The family had a habit of educating its sons at Harvard, an oddity that I learned was actually common among Southern planters, and on the French side we are descended from Huguenots who came to Southern State seeking religious liberty in 1689. Since at least that time my ancestors had subscribed to, in another bizarre coincidence, the Episcopal Church, which is my denomination of choice.

So I am, by chance, an Episcopal Southern-Stater who learned he's descended from 400 years of Episcopal Southern-Staters. Perhaps your history defines you more than you know. But what rings across our story, louder than any other sound, is the crack of the whip, and it is that that haunts me.

Of course, the Our Family story changes dramatically after the Civil War. The plantations are burned, the slaves freed, the fortune lost, the masters at last served their richly deserved comeuppance. Within two generations of the war we'd left Southern State, my great-grandfather and his father seeking factory work in Native City. In 1923 my great-grandfather, at the age of only thirteen, landed in a local newspaper when he was injured in an industrial accident.

So now I know a little bit more about who I am and where I come from. The Our Family name stood for something, something repugnant, but something that I now understand. And as I marvel at some of the strange ways in which my own life has lined up with this history--my moving to Southern State, my becoming Episcopal--I wonder at how the defining aspect of that history, slavery, may still influence us.

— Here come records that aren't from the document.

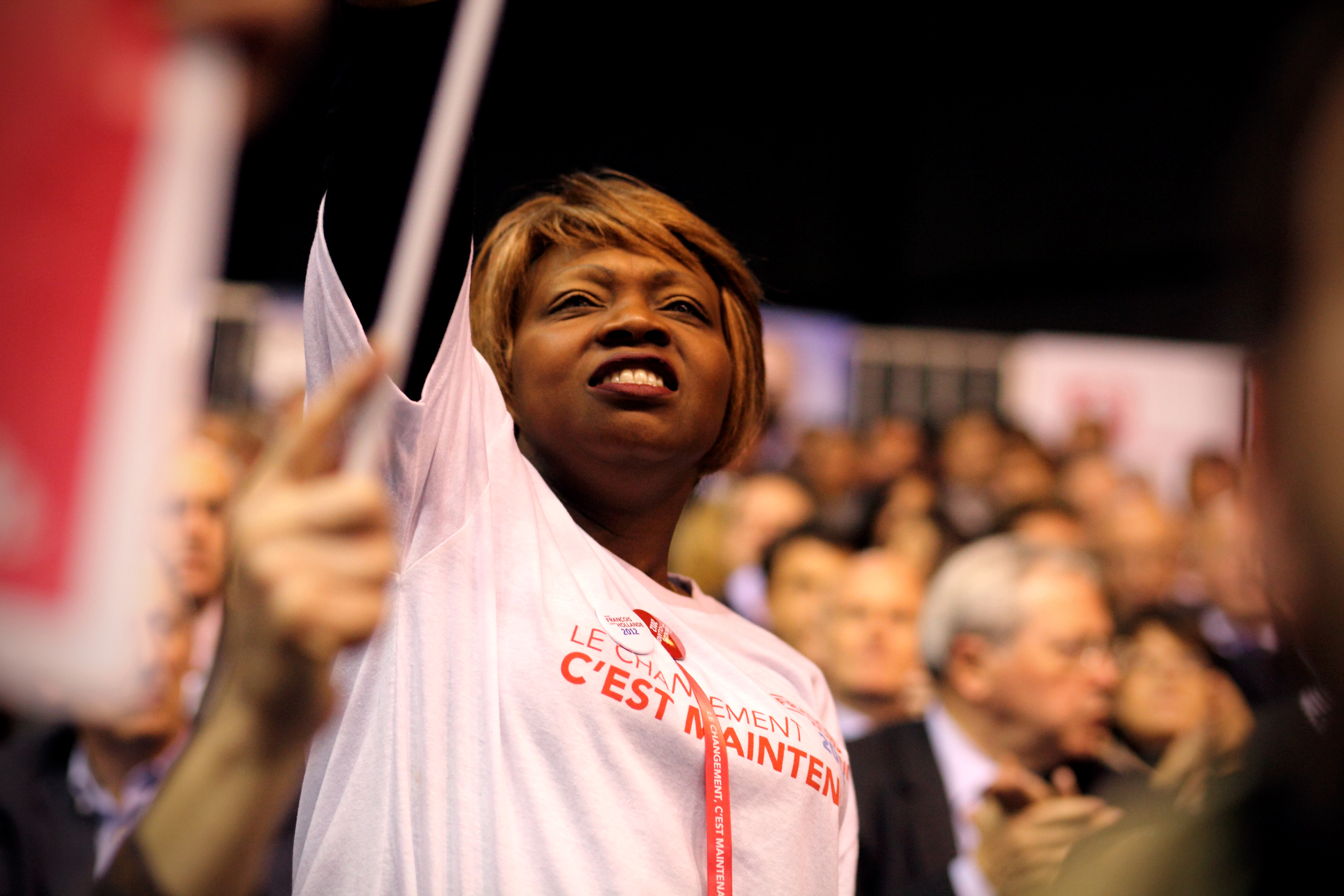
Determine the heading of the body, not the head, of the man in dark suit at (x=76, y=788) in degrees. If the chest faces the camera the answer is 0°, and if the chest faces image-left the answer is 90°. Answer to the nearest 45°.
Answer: approximately 315°

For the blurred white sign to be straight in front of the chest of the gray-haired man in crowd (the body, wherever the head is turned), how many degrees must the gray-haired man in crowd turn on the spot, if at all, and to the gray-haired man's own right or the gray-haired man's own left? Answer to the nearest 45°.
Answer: approximately 135° to the gray-haired man's own left

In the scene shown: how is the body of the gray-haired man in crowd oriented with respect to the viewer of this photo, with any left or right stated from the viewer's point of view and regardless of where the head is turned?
facing the viewer and to the right of the viewer

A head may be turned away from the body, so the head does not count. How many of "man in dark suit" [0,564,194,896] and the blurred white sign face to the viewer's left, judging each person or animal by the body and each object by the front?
0

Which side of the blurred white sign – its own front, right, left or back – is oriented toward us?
front

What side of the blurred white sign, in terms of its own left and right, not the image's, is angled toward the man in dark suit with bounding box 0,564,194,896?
front

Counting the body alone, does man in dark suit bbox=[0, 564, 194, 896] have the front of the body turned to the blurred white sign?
no

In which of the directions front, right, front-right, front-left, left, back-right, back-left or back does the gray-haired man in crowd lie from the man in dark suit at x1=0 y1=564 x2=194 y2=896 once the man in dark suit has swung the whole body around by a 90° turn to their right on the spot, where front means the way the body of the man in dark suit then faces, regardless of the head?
back-left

If anything, I hope to take it as another reminder of how the powerful treat the powerless. I have suffered nothing like those whom my ancestors enslaved, but I, too, know powerlessness, and that powerlessness at the hands of vindictive men and women has taught me the value of mercy and compassion.

It is my aspiration that, one day, when centuries from now someone looks back upon my name, they will say, "He was good. He was kind. He left things better than he found them."

There are precious few peacemakers in Our Family's shared history. Maybe I can be one of them.